“O Olympique de Marselha anuncia a nomeação de Alban Juster como Presidente do Conselho de Administração. Esta decisão foi tomada pelo Conselho de Supervisão, em conformidade com os estatutos do clube. Insere-se numa organização interina, enquanto se iniciam os procedimentos necessários para a procura e designação de um novo Presidente do Conselho de Administração”, refere o clube num comunicado divulgado este sábado à noite.
Com o objetivo de garantir estabilidade, o Marselha optou por recorrer aos seus próprios quadros. Alban Juster, que está no clube há oito anos, deixa o cargo de Diretor-Geral de Finanças & Compliance para assumir a presidência do Conselho de Administração. No entanto, esta nomeação é provisória. O comunicado sublinha tratar-se de uma “organização interina”, enquanto o clube conduz o processo de recrutamento de um futuro presidente permanente.
Para apoiar Alban Juster nesta missão de continuidade, o Conselho de Administração passa a contar com três figuras-chave: Alessandro Antonello, nomeado membro do Conselho, e Benjamin Arnaud, antigo secretário-geral do clube (há 7 anos) e também nomeado membro do Conselho.
O objetivo desta reestruturação é sobretudo operacional. “Esta organização permite assegurar a continuidade administrativa, financeira e operacional do Olympique de Marseille, destaca o clube. "O clube prossegue assim todas as suas atividades e prioridades desportivas e económicas.”
A AFP adianta que Pablo Longoria terá igualmente apresentado a demissão das suas funções à frente do clube marselhês.
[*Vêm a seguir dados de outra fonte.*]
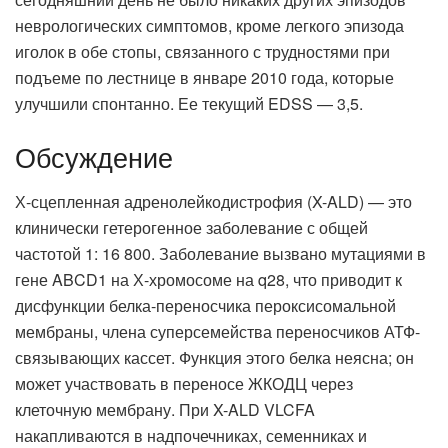
неврологических симптомов, кроме легкого эпизода
иголок в обе стопы, связанного с трудностями при
подъеме по лестнице в январе 2010 года, которые
улучшили спонтанно. Ее текущий EDSS — 3,5.
Обсуждение
Х-сцепленная адренолейкодистрофия (X-ALD) — это
клинически гетерогенное заболевание с общей
частотой 1: 16 800. Заболевание вызвано мутациями в
гене ABCD1 на Х-хромосоме на q28, что приводит к
дисфункции белка-переносчика пероксисомальной
мембраны, члена суперсемейства переносчиков АТФ-
связывающих кассет. Функция этого белка неясна; он
может участвовать в переносе ЖКОДЦ через
клеточную мембрану. При X-ALD VLCFA
накапливаются в надпочечниках, семенниках и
Há dez dias, o proprietário norte-americano do clube, Frank McCourt, tinha anunciado uma reorganização no topo do OM. O diretor de futebol Medhi Benatia, que tinha apresentado a sua demissão alguns dias antes, aceitou manter-se em funções até junho para “coordenar todas as atividades desportivas”.
Esta decisão implicava um afastamento de Longoria, cujo papel deveria “evoluir para as suas responsabilidades institucionais, de modo a garantir a representação do OM junto das instâncias francesas e, em particular, europeias”. No entanto, a saída do dirigente espanhol já parecia inevitável.